<<回転寿司>>
俺には馴染みの寿司屋がある。
といっても、当然、回っているが。
小綺麗な店内。
愛想の良い店員。
新鮮なネタ。
メニューの豊富さ。
そしてリーズナブル。
回転寿司は自分のためにあるのではないかと思ってしまう。
俺が一番好きなネタは玉子だ。
最初はその玉子に手を伸ばす。
一貫を一気に口に運ぶ。至福の瞬間。うまい。旨い。美味い。
次にシーチキン巻き。そして玉子。
更に納豆巻き。そしてまた玉子へ。
そう、これらにはわさびが入っていないからだ。
俺はわさびが嫌いなのだ、どうしようもなく。
からしも七味唐辛子も大丈夫なのだが、わさびだけはどうしてもダメなのだ。
では、海鮮ネタは食べられないのかと問われれば、そんなことはない。
たこも大好きだ。いかも大好きだ。まぐろもえびもかんぱちも大好きだ。
でもわさびは大嫌いだ。
しかし、しかしだ。『さび抜き』という素晴らしい手法が俺の寿司ライフをビューティフルにしてくれる。
「いか。さび抜きで」
「あいよ!」
「びんとろ。さび抜きで」
「あいよ!」
「えんがわと、えびと、赤貝。さび抜きで」
「あいよ!」
ある時、家族4人連れが俺の左隣に座った。
左から、お父さん、息子、娘、お母さんの順に。
とても仲が良さそうな一家。ニコニコ顔の子供たち。美人なお母さん。
微笑ましい、実に微笑ましい。
「寿司ってやっぱイイよねぇ〜」と、語りかけたくなるくらい微笑ましい。
しかし、俺は次の瞬間、驚愕のシーンを目の当たりにしてしまった。
何たることか、小学校高学年と思われる息子の方が、
「ウニとイクラ!」
カウンターに座るなり、いきなり400円クラスのネタを注文する。
「(けっ、お前らはこんなとこに来るんじゃねーよ。普通の寿司屋に行け!)」
俺はそんな言葉を口に出そうしたが、どうにか踏みとどまった。
400円の金色の皿にのったウニを食べているガキの横で、俺は青い皿のプリンを取った。
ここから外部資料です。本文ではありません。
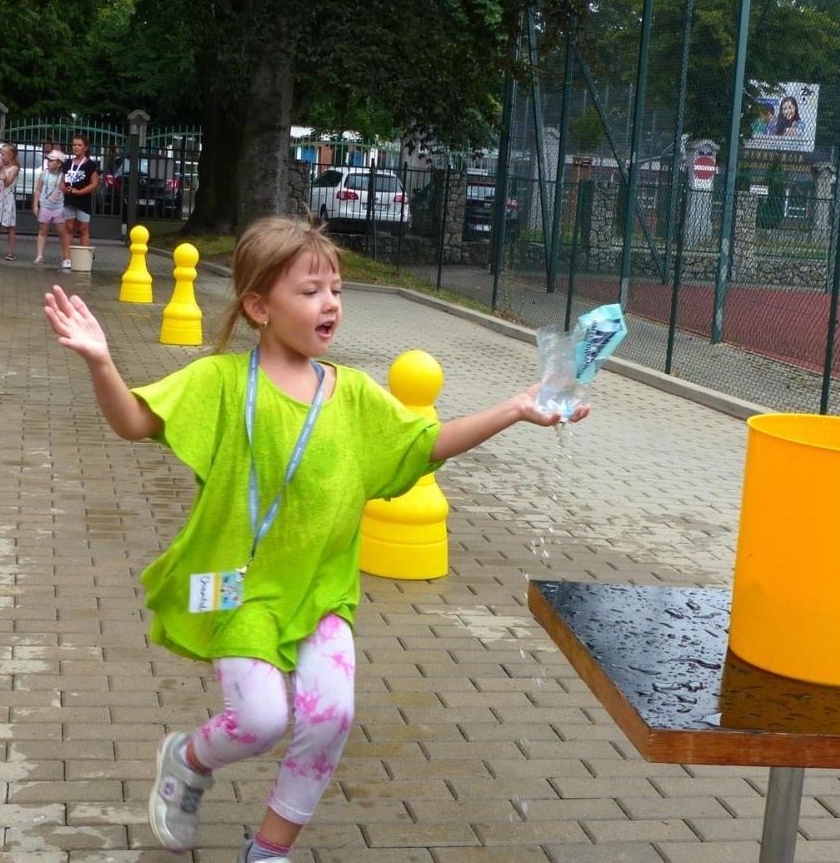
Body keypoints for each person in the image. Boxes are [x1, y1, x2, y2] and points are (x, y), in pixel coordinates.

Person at [42, 217, 589, 863]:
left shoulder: (352, 393)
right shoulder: (220, 382)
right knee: (262, 720)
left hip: (323, 591)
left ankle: (270, 850)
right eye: (309, 290)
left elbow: (422, 444)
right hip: (244, 592)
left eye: (336, 289)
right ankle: (186, 759)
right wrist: (103, 362)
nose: (329, 302)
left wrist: (514, 407)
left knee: (330, 717)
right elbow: (134, 422)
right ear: (257, 305)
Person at [59, 134, 99, 271]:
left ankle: (84, 259)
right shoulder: (68, 163)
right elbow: (62, 181)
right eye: (74, 145)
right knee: (69, 228)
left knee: (83, 229)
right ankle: (66, 258)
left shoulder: (90, 164)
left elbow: (94, 183)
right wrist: (64, 188)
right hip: (69, 199)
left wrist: (80, 192)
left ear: (85, 147)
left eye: (79, 145)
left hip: (83, 201)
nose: (76, 147)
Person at [32, 150, 66, 266]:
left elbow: (65, 190)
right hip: (45, 206)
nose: (48, 162)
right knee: (43, 230)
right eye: (48, 160)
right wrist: (35, 204)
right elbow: (38, 189)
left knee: (61, 232)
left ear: (59, 163)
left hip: (59, 207)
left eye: (52, 161)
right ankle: (39, 255)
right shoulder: (44, 174)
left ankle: (65, 257)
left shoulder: (63, 176)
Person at [0, 143, 19, 260]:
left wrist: (1, 169)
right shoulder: (3, 168)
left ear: (10, 155)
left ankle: (10, 252)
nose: (0, 156)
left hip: (8, 199)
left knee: (10, 226)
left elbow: (7, 183)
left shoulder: (14, 168)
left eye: (3, 154)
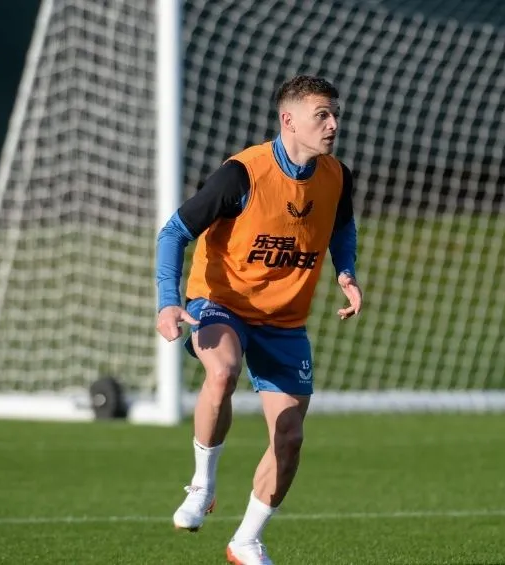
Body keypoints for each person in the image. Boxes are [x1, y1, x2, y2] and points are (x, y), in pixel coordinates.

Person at [154, 75, 362, 565]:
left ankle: (246, 540)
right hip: (219, 301)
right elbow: (174, 231)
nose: (333, 124)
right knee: (222, 371)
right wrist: (168, 300)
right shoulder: (242, 175)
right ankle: (202, 485)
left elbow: (342, 224)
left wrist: (346, 270)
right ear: (288, 120)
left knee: (289, 436)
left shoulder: (337, 175)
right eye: (322, 115)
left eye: (335, 114)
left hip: (285, 321)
もちろんプリンには醤油をかける。不思議なことにこれでウニの味になるのだ。
続けざま、今度は小学校中学年と思われる娘の方が、
「すいません、大トロください。わさび多めで。」
ウニ味を堪能している俺の手がワナワナと震え始めた。
大トロなんてのは、テレビの中でタレントが美味そうに食うための寿司ネタなのだと思っていたが、こんな間近で、しかもこんなガキが。
いや、それだけでもじゅうぶんショッキングなのだが、俺をどん底に叩き落したこのセリフ。
「わさび多めで。」
あなたは何歳なの?
俺は28歳だ。
そうだ、俺はおこちゃまだ。
押し寄せるショックの波に身を任せながら、俺は流れてくる玉子の皿を一心不乱に取りまくった。
見事なまでに青い皿だけを20皿ほど積み重ね、
「おあいそ・・・」と俺は小さく呟く。
「うゎ、計算、楽♪」
バイトのねえちゃんの言葉が忘れられない。